Figure 2:. Increasing type 1 diabetes incidence explained by single risk factor under different hypothetical scenarios

(A) and (C) show prevalence of exposure over time with constant annual increase of 3% or 6% (from a baseline of 5%). (B) and (D) show the expected corresponding incidence trends in type 1 diabetes and annual percentage change caused by an exposure under simulated scenarios, where it confers a constant incidence rate ratio, or relative risk (ie, the incidence rate in the exposed group relative to the unexposed group) between 1∙2 and 5∙0. Baseline type 1 diabetes incidence was arbitrarily set to 10 per 100 000 person-years, and the incidence assumed constant at this rate for unexposed people. More details about the methods and additional results are shown in the appendix pp 1–5. APC=annual percentage change. RR= rate ratio.

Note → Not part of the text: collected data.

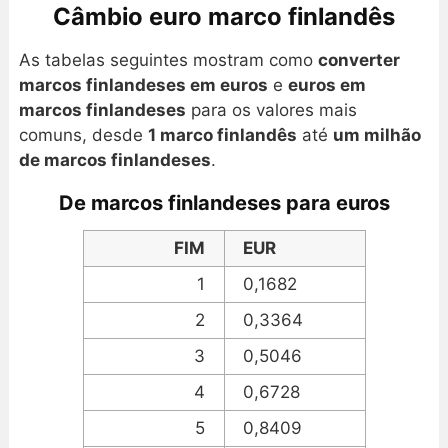
Câmbio euro marco finlandês
As tabelas seguintes mostram como
converter
marcos finlandeses em euros
e
euros em
marcos finlandeses
para os valores mais
comuns, desde
1 marco finlandês
até
um milhão
de marcos finlandeses
.
De marcos finlandeses para euros
FIM
EUR
1
0,1682
2
0,3364
3
0,5046
4
0,6728
5
0,8409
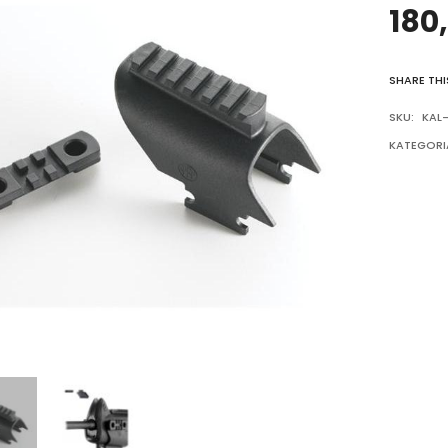
180
SHARE THI
SKU:
KAL-
KATEGORI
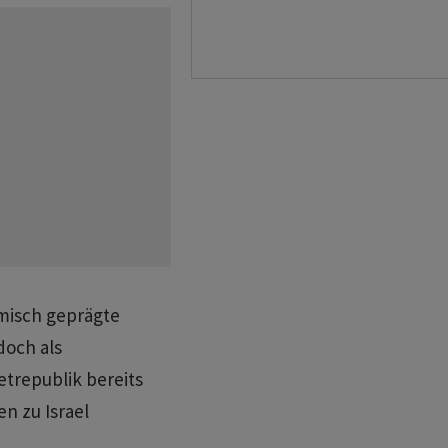
imisch geprägte
doch als
etrepublik bereits
n zu Israel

Figure 3:. Differentiating factors influencing transitions in the natural history of type 1 diabetes

(A) Natural history of type 1 diabetes can be divided into two major transitions: first, from autoantibody negative to persistently positive (green, usually for multiple islet autoantibodies), and the second from islet autoimmunity to clinical type 1 diabetes. (B) Analysing samples to disentangle factors influencing the first or second transition is complex. We observe snapshots of longitudinal development and made useful simplifications. For assessment of factors modifying the incidence islet autoantibody seroconversion, exposures in the (light grey) period before seroconversion in islet autoimmunity cases (child 1 and 2) are compared with the corresponding period in children who do not seroconvert during the same follow-up time (child 3)—eg, vertical arrow 1. For assessment of factors modifying the rate of progression from islet autoimmunity to clinical type 1 diabetes, exposure must be studied in the (darker grey) period after seroconversion, but before type 1 diabetes. Exposure in children developing type 1 diabetes is compared with the same period for children who do not develop type 1 diabetes during the same follow-up period—eg, vertical arrow 2. This principle applies to cohort studies and nested case-control studies. Any difference in exposure between child 2 and 3 in the (dark grey) period after seroconversion eg, vertical arrow 3—could be influenced by reverse causation if involving biomarkers or other measures of exposure that could conceivably be influenced by autoimmunity. The true time of seroconversion is normally not observed, but occurs in the seroconversion interval, between the last negative and the first positive serial blood sample.